Cysteine enrichment mediates co-option of uricase in reptilian skin and transition to uricotelism.
Giulia MoriAnastasia LiuzziLuca RondaMichele Di PalmaMagda S ChegkaziSoi BuiMitla Garcia-MayaJasmine RagazziniMarco MalatestaEmanuele Della MonicaClaudio RivettiParker AntinStefano BettatiRoberto A SteinerRiccardo PercudaniPublished in: Molecular biology and evolution (2023)

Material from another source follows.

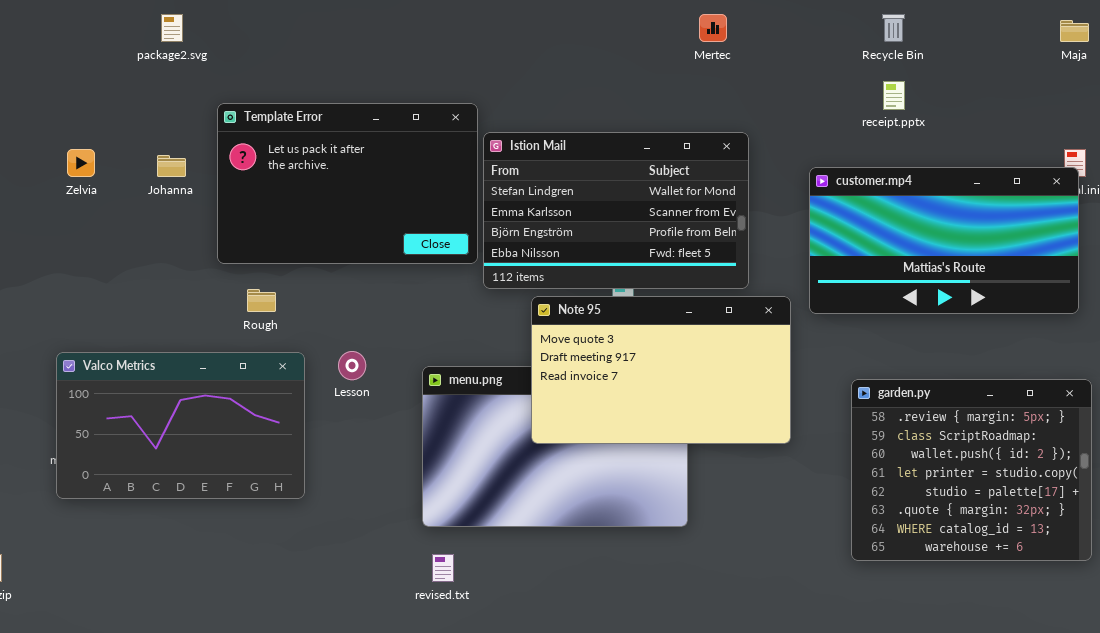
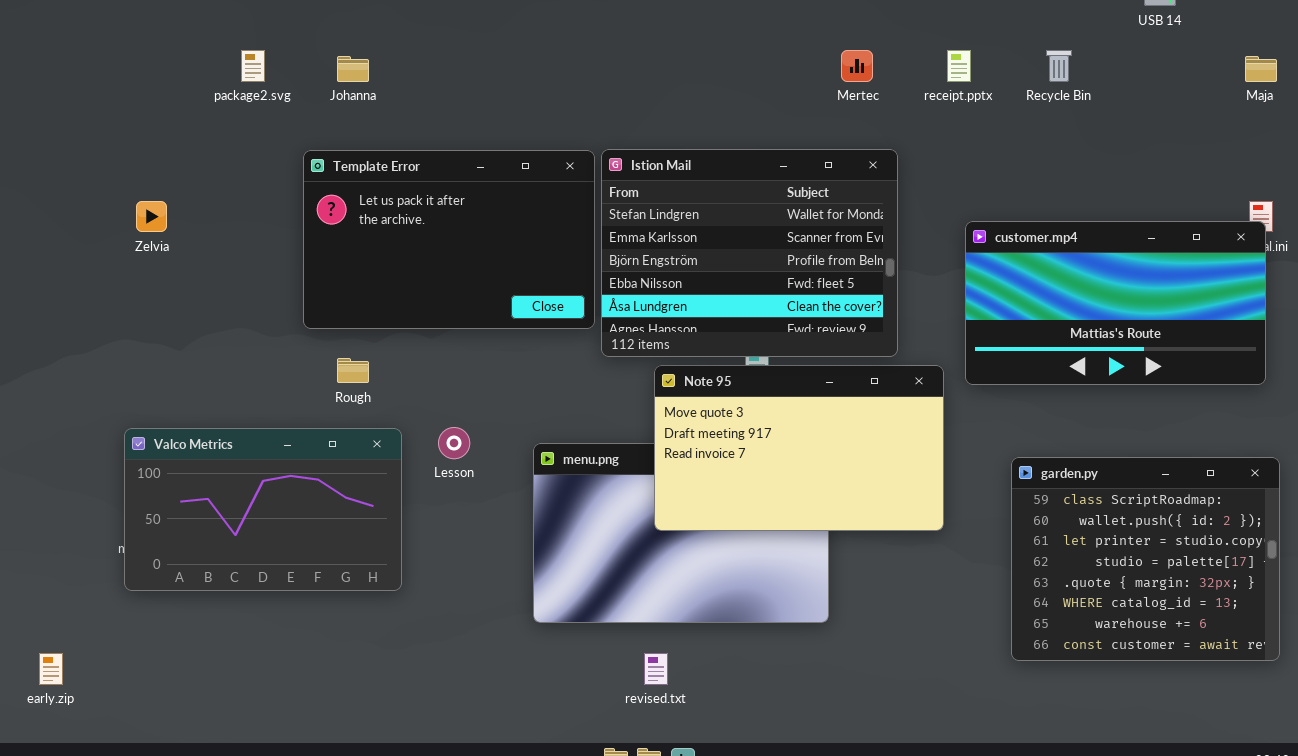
receipt.pptx: [883,81,905,110] -> [947,50,971,82], moved
Istion Mail: [483,132,749,289] -> [601,149,898,357], resized
Johanna: [157,155,186,177] -> [337,56,369,82], moved
garden.py: [851,379,1092,561] -> [1011,457,1280,661], scrolled down 1 row
revised.txt: [432,554,454,582] -> [644,653,668,685], moved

Uric acid is the main means of nitrogen excretion in uricotelic vertebrates (birds and reptiles) and the end product of purine catabolism in humans and a few other mammals. While uricase is inactivated in mammals unable to degrade urate, the presence of orthologous genes without inactivating mutations in avian and reptilian genomes is unexplained. Here we show that the Gallus gallus gene we name cysteine-rich urate oxidase (CRUOX) encodes a functional protein representing a unique case of cysteine enrichment in the evolution of vertebrate orthologous genes. CRUOX retains the ability to catalyze urate oxidation to hydrogen peroxide and 5-hydroxyisourate (HIU), albeit with a 100-fold reduced efficiency. However, differently from all uricases hitherto characterized, it can also facilitate urate regeneration from HIU, a catalytic property which we propose depends on its enrichment in cysteine residues. X-ray structural analysis highlights differences in the active site compared to known orthologs and suggests a mechanism for cysteine-mediated self-aggregation under H2O2-oxidative conditions. Cysteine enrichment was concurrent with transition to uricotelism and a shift in gene expression from the liver to the skin where CRUOX is co-expressed with β-keratins. Therefore, the loss of urate degradation in amniotes has followed opposite evolutionary trajectories: while uricase has been eliminated by pseudogenization in some mammals, it has been repurposed as a redox-sensitive enzyme in the reptilian skin.